Chiang Rai nos recordó, salvando las distancias, a esos pequeños pueblos de España donde todo va más despacio y donde lo importante no siempre es lo que ves, sino lo que te pasa. Un norte más auténtico, más sencillo… y, en muchos sentidos, más real.
¡Nuestra recomendación!
El norte de Tailandia tiene muchísimo que ofrecer, y Chiang Rai es una buena muestra de ello. Si tienes tiempo, te recomendamos pasar al menos un par de noches aquí para vivir una experiencia más local y alejada del turismo masivo.
Intenta moverte por tu cuenta hasta el Templo Blanco y el Templo Azul. Puede que no sea lo más sencillo, pero es precisamente ahí donde aparecen los momentos más auténticos y la hospitalidad de la gente.
Si, por el contrario, vas justo de tiempo, al menos valora hacer una excursión desde Chiang Mai para no perderte estos dos templos. Porque son, sin duda, lo más representativo de esta parte del país.
Chiang Rai no destaca por lo que tiene… sino por lo que te hace vivir cuando te sales de lo fácil
Los mejores lugares de Chiang Rai
Imprescindibles
- Wat Rong Khun (Templo Blanco): templo contemporáneo conocido por su color blanco y su diseño artístico único. Destaca por sus detalles simbólicos y su puente rodeado de figuras que representan el paso al más allá.
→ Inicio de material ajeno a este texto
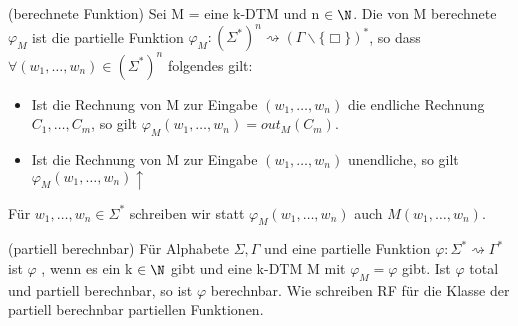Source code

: \documentclass[a4paper]{article}
\begin{document}
 \begin{DefBox}{(berechnete Funktion)}
  Sei M = \TM eine k-DTM und n $\in \N$. Die von M berechnete  $\varphi_M$ ist die partielle Funktion $\varphi_M : (\Sigma^*)^n \rightsquigarrow (\Gamma \backslash \lbrace \Box \rbrace)^*$, so dass $\forall (w_1,\dots,w_n) \in (\Sigma^*)^n$ folgendes gilt:
  \begin{itemize}
   \item Ist die Rechnung von M zur Eingabe $(w_1,\dots,w_n)$ die endliche Rechnung $C_1,\dots,C_m$, so gilt $\varphi_M (w_1,\dots,w_n) = out_M(C_m).$
   \item Ist die Rechnung von M zur Eingabe $(w_1,\dots,w_n)$ unendliche, so gilt $\varphi_M (w_1,\dots,w_n) \uparrow$
  \end{itemize}
Für $w_1,\dots,w_n \in \Sigma^*$ schreiben wir statt $\varphi_M(w_1,\dots,w_n)$ auch $M (w_1,\dots,w_n)$.
 \end{DefBox}

 \begin{DefBox}{(partiell berechnbar)}
  Für Alphabete $\Sigma, \Gamma$ und eine partielle Funktion $\varphi: \Sigma^* \rightsquigarrow \Gamma^*$ ist $\varphi$ , wenn es ein k $\in \N$ gibt und eine k-DTM M mit $\varphi_M = \varphi$ gibt. Ist $\varphi$ total und partiell berechnbar, so ist $\varphi$ berechnbar. Wie schreiben RF für die Klasse der partiell berechnbar partiellen Funktionen.
 \end{DefBox}
\end{document}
- Templo Azul: templo llamativo por sus intensos colores azules y dorados tanto en el exterior como en el interior. Sus grandes figuras y dragones en la entrada lo convierten en uno de los más visuales de la zona.
Si tienes algo más de tiempo
- Golden Triangle: zona fronteriza donde se unen Tailandia, Laos y Birmania, marcada por el río Mekong. Es conocida por su relevancia histórica en el comercio del opio durante el siglo XX.